So, according to the received wisdom in R v Kalanj, [1989] 1 SCR 1594, (as amplified by subsequent judgments) there is only 4 months of post-charge delay.  Certainly, this is the view to which the Military Police and DMP subscribe.  That perception is understandable because that is also the view to which military judges subscribe: see R v MCpl Tuckett, 2019 CM 3006 for one of the most recent examples.

Consequently, I cannot envision the Military Police or DMP doing anything to try to speed up the investigative time frame.  Why would they?  There’s little motivation to do so, even when civilian police appear capable of completing such investigations in 1/10 the amount of time.  As was observed by the Alberta Court of Appeal in a matter concerning actions by professional regulators, “… Delay becomes the norm when it has no consequence.”: Wachtler v College of Physicians and Surgeons of the Province of Alberta, 2009 ABCA 130, para 49.[17]

Granted, Sgt Fumbles is likely concerned about all of the delay, since he may well have been arrested at the outset of the investigation and may have been serving under CRO-imposed release conditions for the entire period of time.  He may also have been subject to conditions imposed on his service.  While the chain of command will likely hold off on initiating an Administrative Review or Remedial measures under Defence Administrative Order and Directive (DAOD) 5019-4 until after the disciplinary process is complete, it is entirely possible (even likely) that Sgt Fumbles would be subject to significant immediate administrative action.

[Some records]
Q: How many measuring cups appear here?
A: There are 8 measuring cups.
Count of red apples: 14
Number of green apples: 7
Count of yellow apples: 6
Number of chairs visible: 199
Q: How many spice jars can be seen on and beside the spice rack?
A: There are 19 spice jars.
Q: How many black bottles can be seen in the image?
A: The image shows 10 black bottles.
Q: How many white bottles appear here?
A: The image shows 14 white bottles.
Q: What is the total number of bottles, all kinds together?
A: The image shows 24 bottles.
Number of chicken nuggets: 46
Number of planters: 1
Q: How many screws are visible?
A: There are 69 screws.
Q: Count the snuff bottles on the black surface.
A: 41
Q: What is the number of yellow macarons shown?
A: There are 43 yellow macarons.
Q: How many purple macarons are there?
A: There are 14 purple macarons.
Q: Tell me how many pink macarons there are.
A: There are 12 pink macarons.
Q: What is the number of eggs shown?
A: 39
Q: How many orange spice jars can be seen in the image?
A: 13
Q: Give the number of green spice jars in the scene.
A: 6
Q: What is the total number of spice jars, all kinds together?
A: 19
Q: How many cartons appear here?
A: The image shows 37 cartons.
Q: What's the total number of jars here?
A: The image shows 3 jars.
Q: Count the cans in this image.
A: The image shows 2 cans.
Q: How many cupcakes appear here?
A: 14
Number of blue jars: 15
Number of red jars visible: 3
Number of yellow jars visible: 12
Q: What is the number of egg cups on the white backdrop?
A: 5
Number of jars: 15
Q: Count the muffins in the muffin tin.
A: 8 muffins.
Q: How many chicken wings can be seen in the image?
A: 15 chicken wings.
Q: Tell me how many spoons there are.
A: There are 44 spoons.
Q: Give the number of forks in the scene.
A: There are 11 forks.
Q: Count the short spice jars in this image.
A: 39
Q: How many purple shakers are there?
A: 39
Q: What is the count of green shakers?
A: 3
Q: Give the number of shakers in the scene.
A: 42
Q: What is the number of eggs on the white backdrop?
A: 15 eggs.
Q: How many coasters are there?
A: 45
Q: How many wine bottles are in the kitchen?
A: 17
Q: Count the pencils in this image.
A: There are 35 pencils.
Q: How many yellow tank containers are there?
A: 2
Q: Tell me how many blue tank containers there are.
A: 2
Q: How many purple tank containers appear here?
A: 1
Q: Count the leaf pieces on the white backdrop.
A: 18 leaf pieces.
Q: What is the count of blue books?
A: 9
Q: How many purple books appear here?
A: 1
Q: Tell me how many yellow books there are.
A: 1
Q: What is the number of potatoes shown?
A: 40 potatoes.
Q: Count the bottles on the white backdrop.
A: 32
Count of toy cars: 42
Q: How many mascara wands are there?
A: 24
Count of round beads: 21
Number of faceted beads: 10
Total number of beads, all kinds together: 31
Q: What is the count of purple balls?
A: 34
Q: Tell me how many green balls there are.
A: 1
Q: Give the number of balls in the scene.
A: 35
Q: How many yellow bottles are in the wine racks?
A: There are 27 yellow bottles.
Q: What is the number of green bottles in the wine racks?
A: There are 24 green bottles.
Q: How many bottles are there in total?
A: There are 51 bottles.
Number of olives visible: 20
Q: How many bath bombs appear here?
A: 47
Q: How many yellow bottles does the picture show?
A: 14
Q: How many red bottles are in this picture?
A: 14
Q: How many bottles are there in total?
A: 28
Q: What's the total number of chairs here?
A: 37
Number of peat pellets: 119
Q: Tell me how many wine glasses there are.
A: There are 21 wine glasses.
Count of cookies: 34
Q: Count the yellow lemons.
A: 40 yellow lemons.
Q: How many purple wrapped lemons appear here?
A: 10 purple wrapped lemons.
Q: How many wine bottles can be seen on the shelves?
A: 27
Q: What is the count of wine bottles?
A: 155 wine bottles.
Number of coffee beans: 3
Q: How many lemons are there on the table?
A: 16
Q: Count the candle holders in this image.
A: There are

What you will do:
- a) Reproduce the passage on post-charge delay in military prosecutions word for word, starting with "Granted, Sgt Fumbles" and going on through "immediate administrative action.".
- b) Resume the commentary on post-charge delay in military prosecutions, picking up right after its final sentence.

Results of the exercise:
- a)
Granted, Sgt Fumbles is likely concerned about all of the delay, since he may well have been arrested at the outset of the investigation and may have been serving under CRO-imposed release conditions for the entire period of time.  He may also have been subject to conditions imposed on his service.  While the chain of command will likely hold off on initiating an Administrative Review or Remedial measures under Defence Administrative Order and Directive (DAOD) 5019-4 until after the disciplinary process is complete, it is entirely possible (even likely) that Sgt Fumbles would be subject to significant immediate administrative action.

- b)
For example, if he was on a course at the time of the allegations, he could (and probably would) be removed from training (“… for his safety or for the safety of others …”).  Equally, if he anticipated going on course, his CO may conclude that it wouldn’t be prudent for him to proceed on a course.  He might even be removed from his unit in an administrative manner or even ‘relieved from performance of military duty’ under QR&O 101.09.

And remember, at this point in time, Sgt Fumbles has not been found guilty of anything, has not been offered any opportunity to make full answer and defence, and it was 12 months before he was even charged with any offence.  Yet he may well have been subject to significant disciplinary and administrative restrictions from the outset (i.e. when the allegations were fist raised).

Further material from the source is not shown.